[PLEASE_HELP] Consistent searching with search_after

Hello, I need help making one of our queries consistent. We currently make a query that handles a big amount of documents. The problem I'm having is with an index that have documents that literally have the same properties and values except for its name and a custom field representing and id. The name changes following this pattern "api-flights-{number}". The variable number goes from 1 to 330. We are dividing this query in N sub-queries following the initial query with search_after. The problem is that when we search, the first request comes with the correct amount of documents and with the correct ordering, but when we grab the sorting values of the last element and we request again the same query with the search_after, we are seeing that sometimes the following page comes correctly, but other time it comes the exact page that the previous query returned me, but with different sorting values (always lower in score). Moreover, when I try following again the page, almost always I end up getting the last page of this 330 elements or sometimes another page. I tried changing the search_type to dfs_query_then_fetch and also adding preference with the name of the request-id that is currently being executed (also tried the search_type with and without the preference. In all it's combinations). I can't manage to get all the elements elastic said it have in the total-hits (When we trigger the initial query, in the response elastic says that the total amount of hits is 330). I'm using Elasticsearch 7.4. We are searching and sorting by score and by a custom field we have that is keyword field that have unique values. I'm really lost and don't know that else to try.

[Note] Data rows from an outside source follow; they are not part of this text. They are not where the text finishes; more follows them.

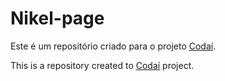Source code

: # Nikel-page

Este é um repositório criado para o projeto [Codaí](https://codai.growdev.com.br/).

This is a repository created to [Codaí](https://codai.growdev.com.br/) project.
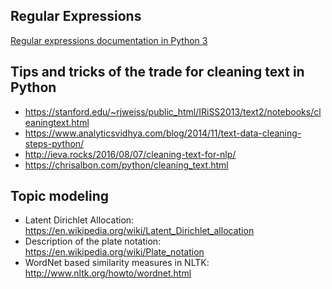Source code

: ## Regular Expressions
[Regular expressions documentation in Python 3](https://docs.python.org/3/library/re.html)

## Tips and tricks of the trade for cleaning text in Python
* https://stanford.edu/~rjweiss/public_html/IRiSS2013/text2/notebooks/cleaningtext.html
* https://www.analyticsvidhya.com/blog/2014/11/text-data-cleaning-steps-python/
* http://ieva.rocks/2016/08/07/cleaning-text-for-nlp/
* https://chrisalbon.com/python/cleaning_text.html

## Topic modeling
* Latent Dirichlet Allocation: https://en.wikipedia.org/wiki/Latent_Dirichlet_allocation
* Description of the plate notation: https://en.wikipedia.org/wiki/Plate_notation
* WordNet based similarity measures in NLTK: http://www.nltk.org/howto/wordnet.html
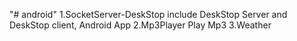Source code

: "# android" 
1.SocketServer-DeskStop  include DeskStop Server and DeskStop client, Android App
2.Mp3Player Play Mp3 
3.Weather 
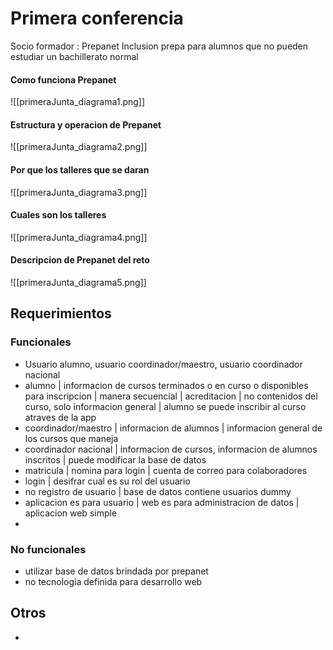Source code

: # Primera conferencia
Socio formador : Prepanet
Inclusion
prepa para alumnos que no pueden estudiar un bachillerato normal
#### Como funciona Prepanet
![[primeraJunta_diagrama1.png]]
#### Estructura y operacion de Prepanet
![[primeraJunta_diagrama2.png]]
#### Por que los talleres que se daran
![[primeraJunta_diagrama3.png]]
#### Cuales son los talleres
![[primeraJunta_diagrama4.png]]
#### Descripcion de Prepanet del reto
![[primeraJunta_diagrama5.png]]
## Requerimientos
### Funcionales
- Usuario alumno, usuario coordinador/maestro, usuario coordinador nacional
- alumno | informacion de cursos terminados o en curso o disponibles para inscripcion | manera secuencial | acreditacion | no contenidos del curso, solo informacion general | alumno se puede inscribir al curso atraves de la app
- coordinador/maestro | informacion de alumnos | informacion general de los cursos que maneja 
- coordinador nacional | informacion de cursos, informacion de alumnos inscritos | puede modificar la base de datos
- matricula | nomina para login | cuenta de correo para colaboradores
- login | desifrar cual es su rol del usuario
- no registro de usuario | base de datos contiene usuarios dummy
- aplicacion es para usuario | web es para administracion de datos | aplicacion web simple
- 

### No funcionales
- utilizar base de datos brindada por prepanet
- no tecnologia definida para desarrollo web
## Otros
- 
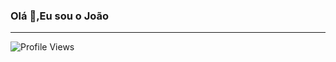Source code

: ### Olá  👋,Eu sou o João
---
<p align="left"><img src="https://komarev.com/ghpvc/?username=devjoaovl&color=yellow" alt="Profile Views"/></p> 
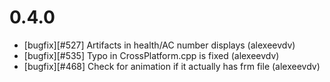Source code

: 0.4.0
=====

- [bugfix][#527] Artifacts in health/AC number displays (alexeevdv)
- [bugfix][#535] Typo in CrossPlatform.cpp is fixed (alexeevdv) 
- [bugfix][#468] Check for animation if it actually has frm file (alexeevdv)
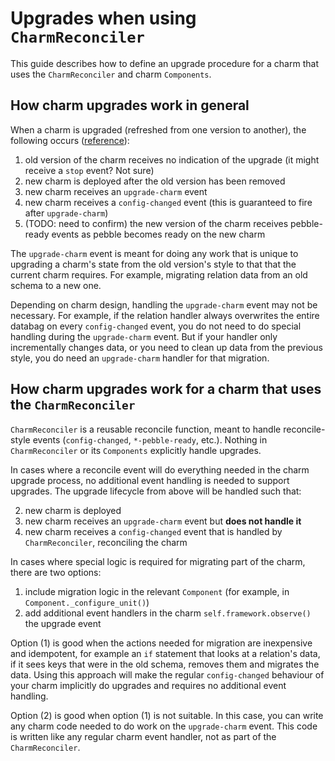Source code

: # Upgrades when using `CharmReconciler`

This guide describes how to define an upgrade procedure for a charm that uses the `CharmReconciler` and charm `Components`. 

## How charm upgrades work in general

When a charm is upgraded (refreshed from one version to another), the following occurs ([reference](https://juju.is/docs/sdk/upgrade-charm-event)):
1. old version of the charm receives no indication of the upgrade (it might receive a `stop` event?  Not sure)
2. new charm is deployed after the old version has been removed
3. new charm receives an `upgrade-charm` event
4. new charm receives a `config-changed` event (this is guaranteed to fire after `upgrade-charm`)
5. (TODO: need to confirm) the new version of the charm receives pebble-ready events as pebble becomes ready on the new charm

The `upgrade-charm` event is meant for doing any work that is unique to upgrading a charm's state from the old version's style to that that the current charm requires.  For example, migrating relation data from an old schema to a new one.  

Depending on charm design, handling the `upgrade-charm` event may not be necessary.  For example, if the relation handler always overwrites the entire databag on every `config-changed` event, you do not need to do special handling during the `upgrade-charm` event.  But if your handler only incrementally changes data, or you need to clean up data from the previous style, you do need an `upgrade-charm` handler for that migration. 

## How charm upgrades work for a charm that uses the `CharmReconciler`

`CharmReconciler` is a reusable reconcile function, meant to handle reconcile-style events (`config-changed`, `*-pebble-ready`, etc.).  Nothing in `CharmReconciler` or its `Components` explicitly handle upgrades.  

In cases where a reconcile event will do everything needed in the charm upgrade process, no additional event handling is needed to support upgrades.  The upgrade lifecycle from above will be handled such that:

2. new charm is deployed
3. new charm receives an `upgrade-charm` event but **does not handle it**
4. new charm receives a `config-changed` event that is handled by `CharmReconciler`, reconciling the charm

In cases where special logic is required for migrating part of the charm, there are two options:

1. include migration logic in the relevant `Component` (for example, in `Component._configure_unit()`)
2. add additional event handlers in the charm `self.framework.observe()` the upgrade event

Option (1) is good when the actions needed for migration are inexpensive and idempotent, for example an `if` statement that looks at a relation's data, if it sees keys that were in the old schema, removes them and migrates the data.  Using this approach will make the regular `config-changed` behaviour of your charm implicitly do upgrades and requires no additional event handling.

Option (2) is good when option (1) is not suitable.  In this case, you can write any charm code needed to do work on the `upgrade-charm` event.  This code is written like any regular charm event handler, not as part of the `CharmReconciler`.  
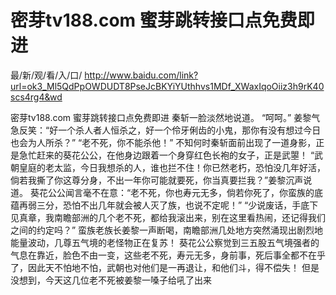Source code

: # 密芽tv188.com 蜜芽跳转接口点免费即进

最/新/观/看/入/口/ http://www.baidu.com/link?url=ok3_Ml5QdPpOWDUDT8PseJcBKYiYUthhvs1MDf_XWaxIqoOiiz3h9rK40scs4rg4&wd


密芽tv188.com 蜜芽跳转接口点免费即进
秦斩一脸淡然地说道。
    “呵呵。”
    姜黎气急反笑：“好一个杀人者人恒杀之，好一个伶牙俐齿的小鬼，那你有没有想过今日也会为人所杀？”
    “老不死，你不能杀他！”
    不知何时秦斩面前出现了一道身影，正是急忙赶来的葵花公公，在他身边跟着一个身穿红色长袍的女子，正是武曌！
    “武朝皇庭的老太监，今日我想杀的人，谁也拦不住！你已然老朽，恐怕没几年好活，倘若我撕了你这尊分身，不出一年你可能就要死，你当真要拦我？”姜黎沉声说道。
    葵花公公闻言毫不在意：“老不死，你也寿元无多，倘若你死了，你蛮族的底蕴再弱三分，恐怕不出几年就会被人灭了族，也说不定呢！”
    “少说废话，手底下见真章，我南瞻部洲的几个老不死，都给我滚出来，别在这里看热闹，还记得我们之间的约定吗？”
    蛮族老族长姜黎一声断喝，南瞻部洲几处地方突然涌现出剧烈地能量波动，几尊五气境的老怪物正在复苏！
    葵花公公察觉到三五股五气境强者的气息在靠近，脸色不由一变，这些老不死，寿元无多，身前事，死后事全都不在乎了，因此天不怕地不怕，武朝也对他们是一再退让，和他们斗，得不偿失！
    但是没想到，今天这几位老不死被姜黎一嗓子给吼了出来
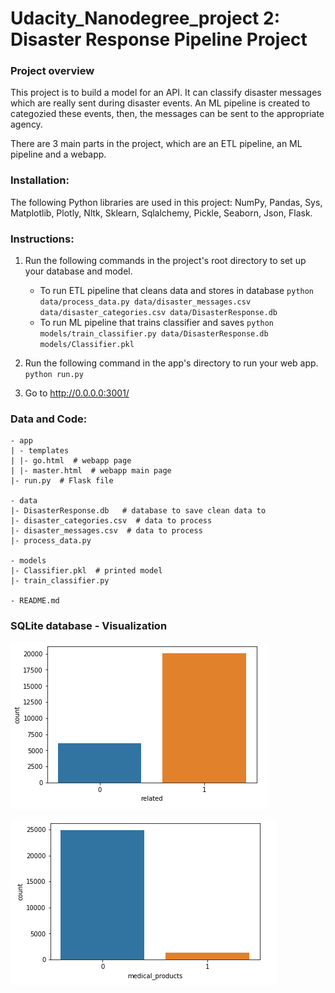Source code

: # Udacity_Nanodegree_project 2: Disaster Response Pipeline Project

### Project overview
This project is to build a model for an API. It can classify disaster messages which are really sent during disaster events. An ML pipeline is created to categozied these events, then, the messages can be sent to the appropriate agency.

There are 3 main parts in the project, which are an ETL pipeline, an ML pipeline and a webapp.

### Installation:
The following Python libraries are used in this project: NumPy, Pandas, Sys, Matplotlib, Plotly, Nltk, Sklearn, Sqlalchemy, Pickle, Seaborn, Json, Flask.

### Instructions:
1. Run the following commands in the project's root directory to set up your database and model.

    - To run ETL pipeline that cleans data and stores in database
        `python data/process_data.py data/disaster_messages.csv data/disaster_categories.csv data/DisasterResponse.db`
    - To run ML pipeline that trains classifier and saves
        `python models/train_classifier.py data/DisasterResponse.db models/Classifier.pkl`

2. Run the following command in the app's directory to run your web app.
        `python run.py`

3. Go to http://0.0.0.0:3001/

### Data and Code:
    - app
    | - templates
    | |- go.html  # webapp page
    | |- master.html  # webapp main page
    |- run.py  # Flask file

    - data
    |- DisasterResponse.db   # database to save clean data to
    |- disaster_categories.csv  # data to process 
    |- disaster_messages.csv  # data to process
    |- process_data.py

    - models
    |- Classifier.pkl  # printed model 
    |- train_classifier.py

    - README.md
    
 ### SQLite database - Visualization
 ![alt text](https://github.com/giangpham1210/Udacity_Nanodegree_proj2/blob/30a2a85dcca8f5878eb68978936fe2f2cde23635/prj2_plot.PNG)
 
 ![alt text](prj2_plot2.PNG)
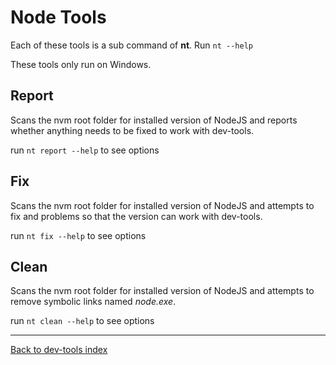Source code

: # Node Tools

Each of these tools is a sub command of __nt__. Run `nt --help`

These tools only run on Windows.

## Report

Scans the nvm root folder for installed version of NodeJS and reports whether anything needs to be fixed to work with dev-tools.

run `nt report --help` to see options

## Fix

Scans the nvm root folder for installed version of NodeJS and attempts to fix and problems so that the version can work with dev-tools.

run `nt fix --help` to see options

## Clean

Scans the nvm root folder for installed version of NodeJS and attempts to remove symbolic links named _node.exe_.

run `nt clean --help` to see options


<hr>

[Back to dev-tools index](../index.md)
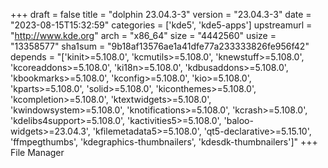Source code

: +++
draft = false
title = "dolphin 23.04.3-3"
version = "23.04.3-3"
date = "2023-08-15T15:32:59"
categories = ['kde5', 'kde5-apps']
upstreamurl = "http://www.kde.org"
arch = "x86_64"
size = "4442560"
usize = "13358577"
sha1sum = "9b18af13576ae1a41dfe77a233333826fe956f42"
depends = "['kinit>=5.108.0', 'kcmutils>=5.108.0', 'knewstuff>=5.108.0', 'kcoreaddons>=5.108.0', 'ki18n>=5.108.0', 'kdbusaddons>=5.108.0', 'kbookmarks>=5.108.0', 'kconfig>=5.108.0', 'kio>=5.108.0', 'kparts>=5.108.0', 'solid>=5.108.0', 'kiconthemes>=5.108.0', 'kcompletion>=5.108.0', 'ktextwidgets>=5.108.0', 'kwindowsystem>=5.108.0', 'knotifications>=5.108.0', 'kcrash>=5.108.0', 'kdelibs4support>=5.108.0', 'kactivities5>=5.108.0', 'baloo-widgets>=23.04.3', 'kfilemetadata5>=5.108.0', 'qt5-declarative>=5.15.10', 'ffmpegthumbs', 'kdegraphics-thumbnailers', 'kdesdk-thumbnailers']"
+++
File Manager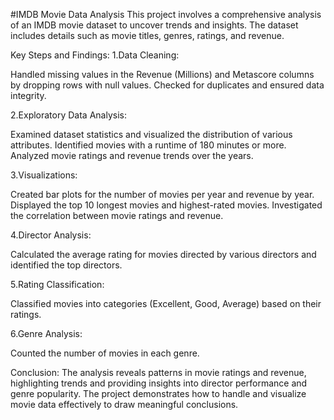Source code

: #IMDB Movie Data Analysis
This project involves a comprehensive analysis of an IMDB movie dataset to uncover trends and insights. The dataset includes details such as movie titles, genres, ratings, and revenue.

Key Steps and Findings:
1.Data Cleaning:

Handled missing values in the Revenue (Millions) and Metascore columns by dropping rows with null values.
Checked for duplicates and ensured data integrity.

2.Exploratory Data Analysis:

Examined dataset statistics and visualized the distribution of various attributes.
Identified movies with a runtime of 180 minutes or more.
Analyzed movie ratings and revenue trends over the years.

3.Visualizations:

Created bar plots for the number of movies per year and revenue by year.
Displayed the top 10 longest movies and highest-rated movies.
Investigated the correlation between movie ratings and revenue.

4.Director Analysis:

Calculated the average rating for movies directed by various directors and identified the top directors.

5.Rating Classification:

Classified movies into categories (Excellent, Good, Average) based on their ratings.

6.Genre Analysis:

Counted the number of movies in each genre.

Conclusion:
The analysis reveals patterns in movie ratings and revenue, highlighting trends and providing insights into director performance and genre popularity. The project demonstrates how to handle and visualize movie data effectively to draw meaningful conclusions.
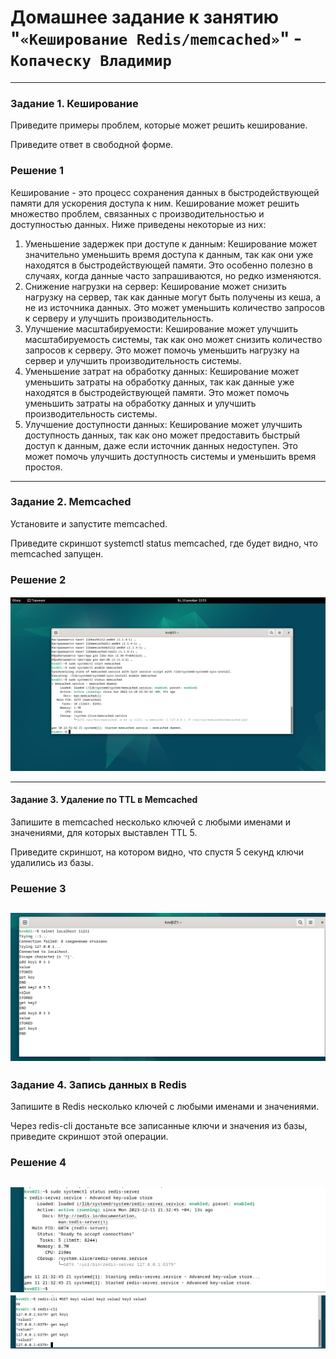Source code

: # Домашнее задание к занятию "`«Кеширование Redis/memcached»`" - `Копаческу Владимир`
---

### Задание 1. Кеширование
 Приведите примеры проблем, которые может решить кеширование.

 Приведите ответ в свободной форме.
### Решение 1
Кеширование - это процесс сохранения данных в быстродействующей памяти для ускорения доступа к ним. Кеширование может решить множество проблем, связанных с производительностью и доступностью данных. Ниже приведены некоторые из них:

1. Уменьшение задержек при доступе к данным: Кеширование может значительно уменьшить время доступа к данным, так как они уже находятся в быстродействующей памяти. Это особенно полезно в случаях, когда данные часто запрашиваются, но редко изменяются.
2. Снижение нагрузки на сервер: Кеширование может снизить нагрузку на сервер, так как данные могут быть получены из кеша, а не из источника данных. Это может уменьшить количество запросов к серверу и улучшить производительность.
3. Улучшение масштабируемости: Кеширование может улучшить масштабируемость системы, так как оно может снизить количество запросов к серверу. Это может помочь уменьшить нагрузку на сервер и улучшить производительность системы.
4. Уменьшение затрат на обработку данных: Кеширование может уменьшить затраты на обработку данных, так как данные уже находятся в быстродействующей памяти. Это может помочь уменьшить затраты на обработку данных и улучшить производительность системы.
5. Улучшение доступности данных: Кеширование может улучшить доступность данных, так как оно может предоставить быстрый доступ к данным, даже если источник данных недоступен. Это может помочь улучшить доступность системы и уменьшить время простоя.

---
### Задание 2. Memcached
Установите и запустите memcached.

Приведите скриншот systemctl status memcached, где будет видно, что memcached запущен.
### Решение 2
![alt text](https://github.com/Replica63/cache/blob/main/img/1.png)

---
#### Задание 3. Удаление по TTL в Memcached
Запишите в memcached несколько ключей с любыми именами и значениями, для которых выставлен TTL 5.

Приведите скриншот, на котором видно, что спустя 5 секунд ключи удалились из базы.

### Решение 3
![alt text](https://github.com/Replica63/cache/blob/main/img/2.png)
----
### Задание 4. Запись данных в Redis
Запишите в Redis несколько ключей с любыми именами и значениями.

Через redis-cli достаньте все записанные ключи и значения из базы, приведите скриншот этой операции.
### Решение 4
![alt text](https://github.com/Replica63/cache/blob/main/img/3.png)
![alt text](https://github.com/Replica63/cache/blob/main/img/4.png)
---
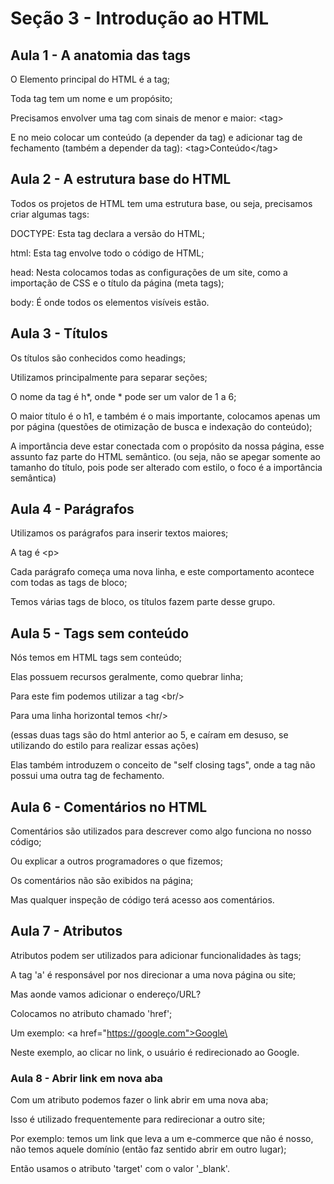 # Seção 3 - Introdução ao HTML 

## Aula 1 - A anatomia das tags

O Elemento principal do HTML é a tag;

Toda tag tem um nome e um propósito;

Precisamos envolver uma tag com sinais de menor e maior: \<tag>

E no meio colocar um conteúdo (a depender da tag) e adicionar tag de fechamento (também a depender da tag): \<tag>Conteúdo\</tag>

## Aula 2 - A estrutura base do HTML

Todos os projetos de HTML tem uma estrutura base, ou seja, precisamos criar algumas tags:

DOCTYPE: Esta tag declara a versão do HTML;

html: Esta tag envolve todo o código de HTML;

head: Nesta colocamos todas as configurações de um site, como a importação de CSS e o título da página (meta tags);

body: É onde todos os elementos visíveis estão.

## Aula 3 - Títulos

Os títulos são conhecidos como headings;

Utilizamos principalmente para separar seções;

O nome da tag é h*, onde * pode ser um valor de 1 a 6;

O maior título é o h1, e também é o mais importante, colocamos apenas um por página (questões de otimização de busca e indexação do conteúdo);

A importância deve estar conectada com o propósito da nossa página, esse assunto faz parte do HTML semântico. (ou seja, não se apegar somente ao tamanho do título, pois pode ser alterado com estilo, o foco é a importância semântica)

## Aula 4 - Parágrafos

Utilizamos os parágrafos para inserir textos maiores;

A tag é \<p>

Cada parágrafo começa uma nova linha, e este comportamento acontece com todas as tags de bloco;

Temos várias tags de bloco, os títulos fazem parte desse grupo.

## Aula 5 - Tags sem conteúdo

Nós temos em HTML tags sem conteúdo;
 
Elas possuem recursos geralmente, como quebrar linha;

Para este fim podemos utilizar a tag \<br/>

Para uma linha horizontal temos \<hr/>

(essas duas tags são do html anterior ao 5, e caíram em desuso, se utilizando do estilo para realizar essas ações)

Elas também introduzem o conceito de "self closing tags", onde a tag não possui uma outra tag de fechamento.

## Aula 6 - Comentários no HTML

Comentários são utilizados para descrever como algo funciona no nosso código;

Ou explicar a outros programadores o que fizemos;

Os comentários não são exibidos na página;

Mas qualquer inspeção de código terá acesso aos comentários.

## Aula 7 - Atributos

Atributos podem ser utilizados para adicionar funcionalidades às tags;

A tag 'a' é responsável por nos direcionar a uma nova página ou site;

Mas aonde vamos adicionar o endereço/URL?

Colocamos no atributo chamado 'href';

Um exemplo: \<a href="https://google.com">Google\</a>

Neste exemplo, ao clicar no link, o usuário é redirecionado ao Google.

### Aula 8 - Abrir link em nova aba

Com um atributo podemos fazer o link abrir em uma nova aba;

Isso é utilizado frequentemente para redirecionar a outro site;

Por exemplo: temos um link que leva a um e-commerce que não é nosso, não temos aquele domínio (então faz sentido abrir em outro lugar);

Então usamos o atributo 'target' com o valor '_blank'.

Please if someone knows what is happening here, I would really appreciate it.

This is the query we are making:

Query number 1:

{
  "size": 20,
  "query": {
    "bool": {
      "must": [
        {
          "multi_match": {
            "query": "api-flights",
            "fields": ["*"],
            "type": "bool_prefix",
            "operator": "OR",
            "slop": 0,
            "prefix_length": 0,
            "max_expansions": 50,
            "zero_terms_query": "NONE",
            "auto_generate_synonyms_phrase_query": true,
            "fuzzy_transpositions": true,
            "boost": 1.0
          }
        }
      ],
      "adjust_pure_negative": true,
      "boost": 1.0
    }
  },
  "explain": false,
  "_source": {
    "includes": ["*"],
    "excludes": []
  },
  "sort": [
    {
      "_score": {
        "order": "desc"
      }
    },
    {
      "node.@id": {
        "order": "asc"
      }
    }
  ],
  "highlight": {
    "fields": {
      "*": {}
    }
  }
}

Rest of the queries

{
  "size": 20,
  "query": {
    "bool": {
      "must": [
        {
          "multi_match": {
            "query": "api-flights",
            "fields": ["*"],
            "type": "bool_prefix",
            "operator": "OR",
            "slop": 0,
            "prefix_length": 0,
            "max_expansions": 50,
            "zero_terms_query": "NONE",
            "auto_generate_synonyms_phrase_query": true,
            "fuzzy_transpositions": true,
            "boost": 1.0
          }
        }
      ],
      "adjust_pure_negative": true,
      "boost": 1.0
    }
  },
  "explain": false,
  "_source": {
    "includes": ["*"],
    "excludes": []
  },
  "sort": [
    {
      "_score": {
        "order": "desc"
      }
    },
    {
      "node.@id": {
        "order": "asc"
      }
    }
  ],
  "search_after": [
    2,12323,
    "https://host/api-flights-189/"
  ],
  "highlight": {
    "fields": {
      "*": {}
    }
  }
}
1 Like

the search_after mechanism is not stable, if you keep indexing/updating/deleting documents.

if you need stable searches take a look at the Point in Time API .

The thing is that this query happens in a couple of seconds and the index doesn't receive any updates/deletes or indexing. The only way to make the search_after stable is by using Point in Time API?

This topic was automatically closed 28 days after the last reply. New replies are no longer allowed.